ESTRATTO DEL DOCUMENTO:
>>>>>

È stato presentato ieri, alla Biblioteca Consorzio pubblica lettura Sebastiano Satta, su iniziativa della Questura, della Provincia di Nuoro e dell’Ogliastra, dell’ASL, della Pubblica Istruzione, dell’Ufficio scolastico provinciale, del Ministero della Giustizia – Servizio Minorile e la Cooperativa sociale Lariso, il rapporto sulla diffusione del Cyberbullismo.
La ricerca è stata realizzata in provincia di Nuoro ed ha coinvolto 873 studenti di cui 457 maschi e 416 femmine appartenenti a 54 classi di passaggio tra la primaria, la secondaria di primo grado e secondaria di secondo grado appartenenti all’Ufficio VII – Ambito territoriale per la provincia di Nuoro. Per quanto concerne la distribuzione per grado appartengono alla primaria 237 studenti (M: 122 – F: 115); il numero degli studenti della secondaria di primo grado è invece: 424 (M: 213 – F: 211). Per quanto riguarda le secondaria di secondo grado il numero studenti è 212 (M: 122 – F: 90).
Il fenomeno del Cyberbullismo: rappresenta l’ultima e più recente frontiera del bullismo tradizionale. Rispetto a questo ne conserva alcuni aspetti fondamentali ed alcune caratteristiche tanto da poter essere considerato una sua evoluzione. A New York come nelle nostre piccole comunità le manifestazioni di questo genere di violenza sono perfettamente identiche. Esso è attuato con frequenza settimanale e consiste in mail e sms offensivi, oltre le telefonate intimidatorie e mute, non sono pochi i casi riscontrati (anche nei nostri territori) di invio di foto e filmati sgradevoli, di diffusione di video e foto di scene intime finalizzati a screditare ed infangare l’identità digitale della vittima di turno. Un’altra caratteristica riscontrata attraverso le informazioni fornite dagli studenti intervistati è che l’essere vittime in presenza è un forte predittore della possibilità di esserlo anche on line: più di uno studente ha infatti raccontato che da vittima nella realtà è diventato lentamente vittima nel mondo virtuale.

<<<<<

COMPITI DA SVOLGERE:
**a)** Riporta fedelmente tutte le righe dei dati salvati qui sotto, omettendo le immagini.
**b)** Prosegui il testo sul rapporto relativo al cyberbullismo a partire dall'ultima frase riportata sopra.

Voci di dati salvate
>>>>>

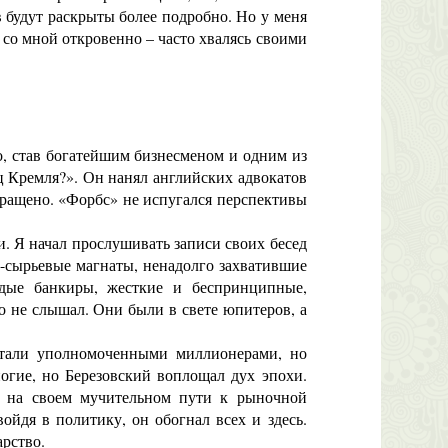
в будут раскрыты более подробно. Но у меня
 со мной откровенно – часто хвалясь своими
о, став богатейшим бизнесменом и одним из
ц Кремля?». Он нанял английских адвокатов
кращено. «Форбс» не испугался перспективы
. Я начал прослушивать записи своих бесед
о-сырьевые магнаты, ненадолго захватившие
дые банкиры, жесткие и беспринципные,
то не слышал. Они были в свете юпитеров, а
стали уполномоченными миллионерами, но
огие, но Березовский воплощал дух эпохи.
ии на своем мучительном пути к рыночной
ойдя в политику, он обогнал всех и здесь.
рство.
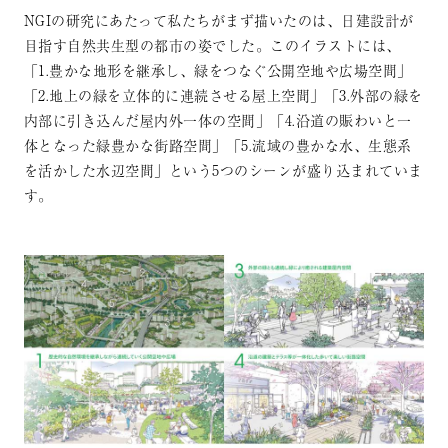
NGIの研究にあたって私たちがまず描いたのは、日建設計が
目指す自然共生型の都市の姿でした。このイラストには、
「1.豊かな地形を継承し、緑をつなぐ公開空地や広場空間」
「2.地上の緑を立体的に連続させる屋上空間」「3.外部の緑を
内部に引き込んだ屋内外一体の空間」「4.沿道の賑わいと一
体となった緑豊かな街路空間」「5.流域の豊かな水、生態系
を活かした水辺空間」という5つのシーンが盛り込まれていま
す。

<<<<<

RISULTATI DEI COMPITI:
**a)**
в будут раскрыты более подробно. Но у меня
 со мной откровенно – часто хвалясь своими
о, став богатейшим бизнесменом и одним из
ц Кремля?». Он нанял английских адвокатов
кращено. «Форбс» не испугался перспективы
. Я начал прослушивать записи своих бесед
о-сырьевые магнаты, ненадолго захватившие
дые банкиры, жесткие и беспринципные,
то не слышал. Они были в свете юпитеров, а
стали уполномоченными миллионерами, но
огие, но Березовский воплощал дух эпохи.
ии на своем мучительном пути к рыночной
ойдя в политику, он обогнал всех и здесь.
рство.
NGIの研究にあたって私たちがまず描いたのは、日建設計が
目指す自然共生型の都市の姿でした。このイラストには、
「1.豊かな地形を継承し、緑をつなぐ公開空地や広場空間」
「2.地上の緑を立体的に連続させる屋上空間」「3.外部の緑を
内部に引き込んだ屋内外一体の空間」「4.沿道の賑わいと一
体となった緑豊かな街路空間」「5.流域の豊かな水、生態系
を活かした水辺空間」という5つのシーンが盛り込まれていま
す。

**b)**
I Dati della ricerca.
Il telefonino: è emerso che quasi la totalità degli studenti possiede un dispositivo mobile. L’unica eccezione è costituita dai bambini delle primaria il cui il possesso del telefonino è ancora limitato a poco più dei due terzi degli alunni. Come nota a margine è importante sottolineare che i ragazzi della scuole superiori hanno la copertura fino al 100% di connettività anche attraverso i tablet. Fra i cellulari sono molto in uso gli smartphone (74%) utilizzati anche per la navigare in rete. Il 68% dei possessori di smartphone “smessaggia attraverso l’applicazione multimediale “Whatsapp”. Molti ragazzini usano tale app come una sorta di diario in cui raccontano e scambiano per immagini, filmati e musiche la scansione delle loro giornate in tempo reale. Rispetto ai tradizionali MMS, la suddetta applicazione ha il vantaggio di essere meno costosa (1 euro all’anno), ma soprattutto consente di poter inviare spezzoni di filmati e di parlato rendendo più vivida la relazione. In alcuni casi, però, e soprattutto tra i maschi, non sono rari i casi in cui le immagini sono spezzoni riguardanti la vita intima e filmati a sfondo sessuale. Il sexsting, che nell’utilizzo classico prevede la vendita di proprie immagini hard in cambio di ricariche o piccole somme, trova in Whatsapp un alleato formidabile perché l’immagine statica viene sostituita dall’immagine in movimento.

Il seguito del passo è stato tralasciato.